> [Prompt]: Only the lines from the one with "- Polymorphism" to the end of the records are wanted, each repeated exactly, both ends included.

> [Data records]:
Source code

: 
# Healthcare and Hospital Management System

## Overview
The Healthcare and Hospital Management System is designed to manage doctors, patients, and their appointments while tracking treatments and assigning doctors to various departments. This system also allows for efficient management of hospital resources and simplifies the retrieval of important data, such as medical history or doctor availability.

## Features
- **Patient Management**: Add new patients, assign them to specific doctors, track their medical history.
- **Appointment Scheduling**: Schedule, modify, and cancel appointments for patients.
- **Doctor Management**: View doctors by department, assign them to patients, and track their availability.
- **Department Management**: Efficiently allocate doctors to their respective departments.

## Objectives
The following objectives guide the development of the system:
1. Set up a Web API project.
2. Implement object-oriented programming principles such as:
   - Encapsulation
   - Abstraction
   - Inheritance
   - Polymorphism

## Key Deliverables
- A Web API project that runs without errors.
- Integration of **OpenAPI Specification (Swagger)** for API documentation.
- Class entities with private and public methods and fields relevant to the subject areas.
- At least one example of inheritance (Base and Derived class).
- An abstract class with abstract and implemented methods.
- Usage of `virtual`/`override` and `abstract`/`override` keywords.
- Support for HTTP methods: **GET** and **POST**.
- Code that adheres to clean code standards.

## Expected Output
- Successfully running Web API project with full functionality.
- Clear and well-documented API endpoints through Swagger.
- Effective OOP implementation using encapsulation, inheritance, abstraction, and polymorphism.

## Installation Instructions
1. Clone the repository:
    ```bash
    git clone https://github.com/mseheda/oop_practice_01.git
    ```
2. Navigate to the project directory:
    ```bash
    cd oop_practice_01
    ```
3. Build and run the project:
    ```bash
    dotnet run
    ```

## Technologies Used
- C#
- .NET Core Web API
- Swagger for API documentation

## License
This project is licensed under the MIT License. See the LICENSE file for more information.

> [Answer for this exercise]:
   - Polymorphism

## Key Deliverables
- A Web API project that runs without errors.
- Integration of **OpenAPI Specification (Swagger)** for API documentation.
- Class entities with private and public methods and fields relevant to the subject areas.
- At least one example of inheritance (Base and Derived class).
- An abstract class with abstract and implemented methods.
- Usage of `virtual`/`override` and `abstract`/`override` keywords.
- Support for HTTP methods: **GET** and **POST**.
- Code that adheres to clean code standards.

## Expected Output
- Successfully running Web API project with full functionality.
- Clear and well-documented API endpoints through Swagger.
- Effective OOP implementation using encapsulation, inheritance, abstraction, and polymorphism.

## Installation Instructions
1. Clone the repository:
    ```bash
    git clone https://github.com/mseheda/oop_practice_01.git
    ```
2. Navigate to the project directory:
    ```bash
    cd oop_practice_01
    ```
3. Build and run the project:
    ```bash
    dotnet run
    ```

## Technologies Used
- C#
- .NET Core Web API
- Swagger for API documentation

## License
This project is licensed under the MIT License. See the LICENSE file for more information.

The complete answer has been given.